→ **Source document**:
The Night of the Long Knives springs to mind, with the caveat that these are Maliki's supposed allies and not from within his own party - but let's look at that for a moment: who would he bump off from within his own ranks as a potential threat to his rule?


What is the current demographic split between Sunni and Shiite in Iraq?

The Twisted Genius

Mission freaking accomplished!



Who knows? So far as I know there has not been a real census for many years. It is claimed by the Shia arabs that they are about 50% of the population of the country. Tthe sunni Arabs are said to be about 25% but they dispute that. The Kurds are 90% Sunni. there are minorities of Turkomans, Persians, Yazidis and Christians. Who knows! pl


I'm not sure the relevant metric is demography - it's relative ability to apply power to affect the question at hand ... and in this I think (naively, I will admit) that the Shiites have the upper hand.

Although I guess it will be interesting to see who among the various Shia candidates ends up on top; right now I wouldn't put much money on Maliki as such.

William R. Cumming

Supposedly 600,000 of the 1 million Christians in Iraq before the 2003 invasion have left their homes permanently or for other countries.

[Data records]
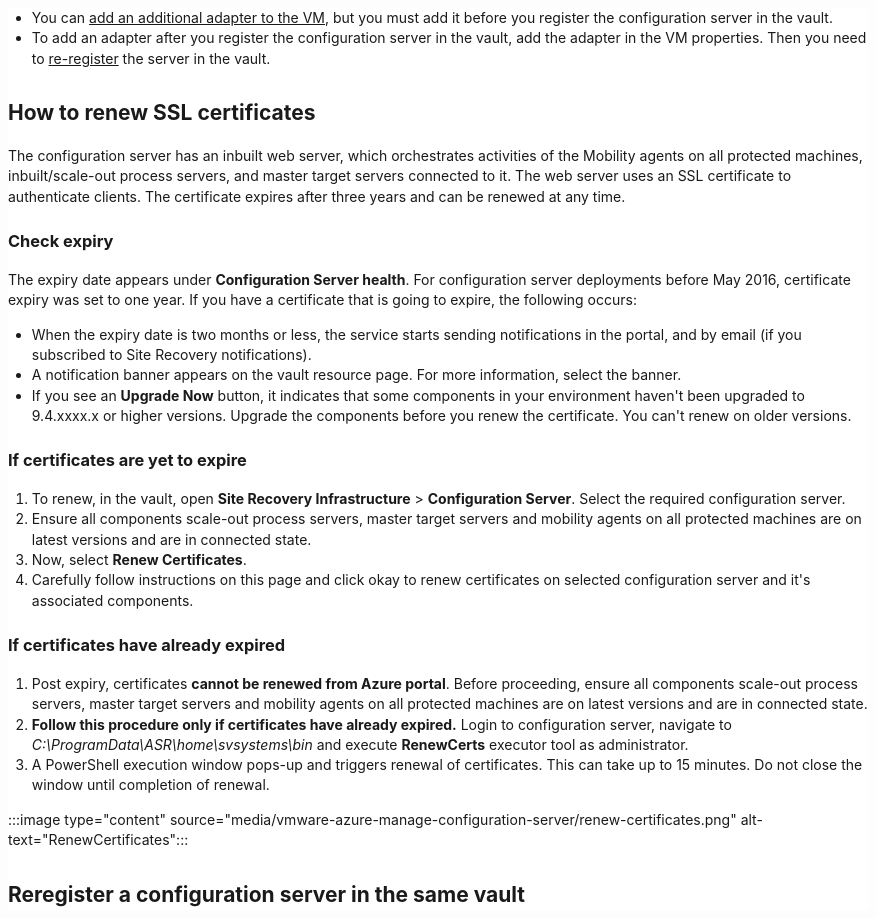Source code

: - You can [add an additional adapter to the VM](vmware-azure-deploy-configuration-server.md#add-an-additional-adapter), but you must add it before you register the configuration server in the vault.
- To add an adapter after you register the configuration server in the vault, add the adapter in the VM properties. Then you need to [re-register](#reregister-a-configuration-server-in-the-same-vault) the server in the vault.

## How to renew SSL certificates

The configuration server has an inbuilt web server, which orchestrates activities of the Mobility agents on all protected machines, inbuilt/scale-out process servers, and master target servers connected to it. The web server uses an SSL certificate to authenticate clients. The certificate expires after three years and can be renewed at any time.

### Check expiry

The expiry date appears under **Configuration Server health**. For configuration server deployments before May 2016, certificate expiry was set to one year. If you have a certificate that is going to expire, the following occurs:

- When the expiry date is two months or less, the service starts sending notifications in the portal, and by email (if you subscribed to Site Recovery notifications).
- A notification banner appears on the vault resource page. For more information, select the banner.
- If you see an **Upgrade Now** button, it indicates that some components in your environment haven't been upgraded to 9.4.xxxx.x or higher versions. Upgrade the components before you renew the certificate. You can't renew on older versions.

### If certificates are yet to expire

1. To renew, in the vault, open **Site Recovery Infrastructure** > **Configuration Server**. Select the required configuration server.
2. Ensure all components scale-out process servers, master target servers and mobility agents on all protected machines are on latest versions and are in connected state.
3. Now, select **Renew Certificates**.
4. Carefully follow instructions on this page and click okay to renew certificates on selected configuration server and it's associated components.

### If certificates have already expired

1. Post expiry, certificates **cannot be renewed from Azure portal**. Before proceeding, ensure all components scale-out process servers, master target servers and mobility agents on all protected machines are on latest versions and are in connected state.
2. **Follow this procedure only if certificates have already expired.** Login to configuration server, navigate to *C:\ProgramData\ASR\home\svsystems\bin* and execute **RenewCerts** executor tool as administrator.
3. A PowerShell execution window pops-up and triggers renewal of certificates. This can take up to 15 minutes. Do not close the window until completion of renewal.

:::image type="content" source="media/vmware-azure-manage-configuration-server/renew-certificates.png" alt-text="RenewCertificates":::

## Reregister a configuration server in the same vault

→ **To do**:
1. Answer these questions using the Iraq comment thread:
(a) What share of the country's population do the Shia Arabs claim to make up?
(b) What percentage of the Kurds is said to be Sunni?
(c) How many of Iraq's Christians before the 2003 invasion supposedly left their homes permanently or went to other countries?
2. Pick up the Iraq comment thread after its final sentence and continue it in the same conversational style.
The listing originates from a source separate from the Iraq comment thread.

→ **Written responses**:
1.
(a) About 50%.
(b) 90%.
(c) 600,000 of the 1 million Christians.

2.
I don't think he has a popularity contest in mind for future elections. pl


Decades ago when I was in school, I did a directed independent study course on the Russian revolution. At that time I settled upon WP's Primary Principle of Political Activity for cases of broken polities where rules of law and morality have vanished. The Primary Principle is simply that the most ruthless win.

Over the years, I have tested this principle in observations of dozens of upheavels, wars, and societal contests and it seems to be a sound principle. The corrolary of the WP's Primary Principle is that the outcome will be dictated by the character of the most ruthless. If "the most ruthless" is a group and not an individual, then the outcome will be dictated by the character of the group, otherwise, by the character of the single most ruthless one.

The question when applied to the future of Iraq is who is the most ruthless now?. Who is willing to bring Iraq down for the sheer lust for power--or, is there still enough law and morality left in the country to promote a non-chaotic outcome and make the Primary Principle inapplicable? Is Maliki willing to do more genocide against the Sunni or the Sunni against the Shia?

Clearly the US is no longer ruthless, it being worn and exhausted and Cheney is out of power. My guess is that the worst is yet to come for the Iraqi people. Is some sort of civil substance left in Iraq? Or Will it be in the words of Col. Kurtz, "The horror...the horror.." So, as an amateur, I ask what do you professionals think the odds are one way or the other? My amateur view is years of chaos before it can be decided who is the most ruthless.

Green Zone Cafe

Speaking about ruthlessness, eight or nine bombs have gone off in Baghdad between 0630 and 0850.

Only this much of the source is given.